# Were the Numemoreans greater than the men that came before them?



## Valinor (Jan 10, 2012)

My understanding is that the earliest men were more or less physically equal to elves and that they gradually declined as they interbred with lesser men. Obviously the numenoreans were blessed with longer life being descendants of Elros but were they ultimately greater than earlier men? Take the house of Hador for example.


----------



## Maiden_of Harad (Jan 10, 2013)

The Numenoreans certainly had a greater civilization, but in the LOTR appendix A, it is mentioned that the Dunedain showed great reverence to the burial mounds of Tyrn Gorthad or the Barrow-downs. In them were buried men of the First Age before men even came to Beriland. Maybe the answer is in some ways yes, and in other ways no.


----------



## Andreth (Jan 10, 2013)

I think that all relies on what meaning we yield to the term " great ". What we do mean? I personally don't believe in a kind of absolute greatness, not for a human being at least; I think the two different cultures were confronted with historical periods too different to be compared.


----------



## Turgon of Gondolin (Jan 14, 2013)

This is a fascinating question—thank you for posing it! As the Númenoreans are a very specific group of people I 'm going to assume that you're looking to compare them to a very specific group of their fore-bearers, namely the Edain. One thing I think worth considering is that there isn't a huge number of generations of men between the first Númenoreans and the most famous men of the Edain in Beleriand. Consider just one of the familial lines of the Edain:



So looked at one way the first Númenoreans were just the children, grandchildren, and great-grandchildren of the most famous heroes of the Edain. Of course we don't know what the non-famous Edain were like. I think we have to assume that the great figures we know of were exceptional, just as the great figures of the Númenoreans were more than the more common people.

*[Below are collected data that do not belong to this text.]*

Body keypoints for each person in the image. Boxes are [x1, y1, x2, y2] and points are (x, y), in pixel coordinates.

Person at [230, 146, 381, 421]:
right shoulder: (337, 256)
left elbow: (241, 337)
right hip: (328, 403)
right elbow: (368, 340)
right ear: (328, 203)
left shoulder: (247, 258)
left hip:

All of this being said, one of the common themes that I think you pick up in Tolkien's works was one of the greatness of the past slipping away. With each generation of the Eldar they were somewhat less than their fathers, and when you figure in the difference between the Calaquendi and Moriquendi this only becomes more pronounced. We learn that the houses of the Edain that dwelled with the Noldor in Beleriand grew greater than those who remained in the East. It is my belief that, as you see their generational separation from the Noldor growing greater, the men of Númenor also grew to be less, at least as far as being like the Eldar goes. In terms of their own glory as men, separate from the Eldar and the Light of the Trees, I believe the Númenoreans did increase in greatness, but eventually this too declined.

Now that I've rambled on for a bit (I blame watching _Top Gear_ while I wrote this) I now return you to your regularly scheduled programming.


----------